Top of DATA FOR THIS TASK

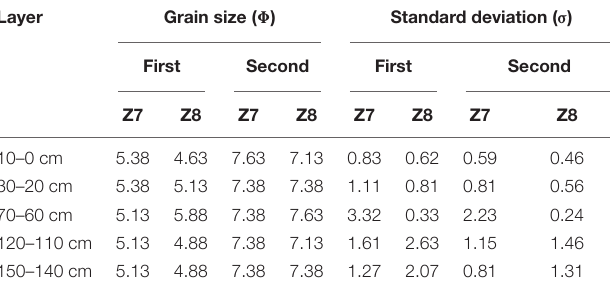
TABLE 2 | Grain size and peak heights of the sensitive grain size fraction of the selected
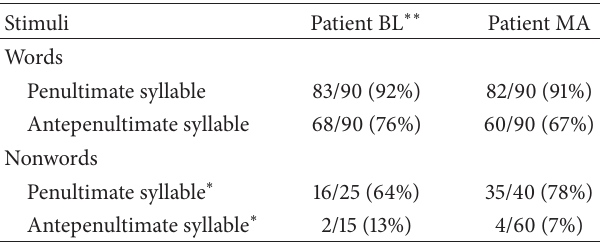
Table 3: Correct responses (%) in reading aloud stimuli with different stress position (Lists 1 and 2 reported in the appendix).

Bottom of DATA FOR THIS TASK
Top of DATA FOR THIS TASK

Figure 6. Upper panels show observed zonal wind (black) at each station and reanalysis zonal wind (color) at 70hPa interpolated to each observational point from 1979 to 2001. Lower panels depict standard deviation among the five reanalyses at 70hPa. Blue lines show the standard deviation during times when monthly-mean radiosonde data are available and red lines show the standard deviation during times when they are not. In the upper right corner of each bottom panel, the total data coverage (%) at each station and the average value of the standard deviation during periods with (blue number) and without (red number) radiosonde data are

Bottom of DATA FOR THIS TASK

WORK INSTRUCTIONS:
Print, exactly, each line above from the one with "TABLE 2 | Grain" to the one with "Table 3: Correct", end lines included. Leave pictures out of it.

ANSWER FOR THIS EXERCISE:
TABLE 2 | Grain size and peak heights of the sensitive grain size fraction of the selected
Table 3: Correct responses (%) in reading aloud stimuli with different stress position (Lists 1 and 2 reported in the appendix).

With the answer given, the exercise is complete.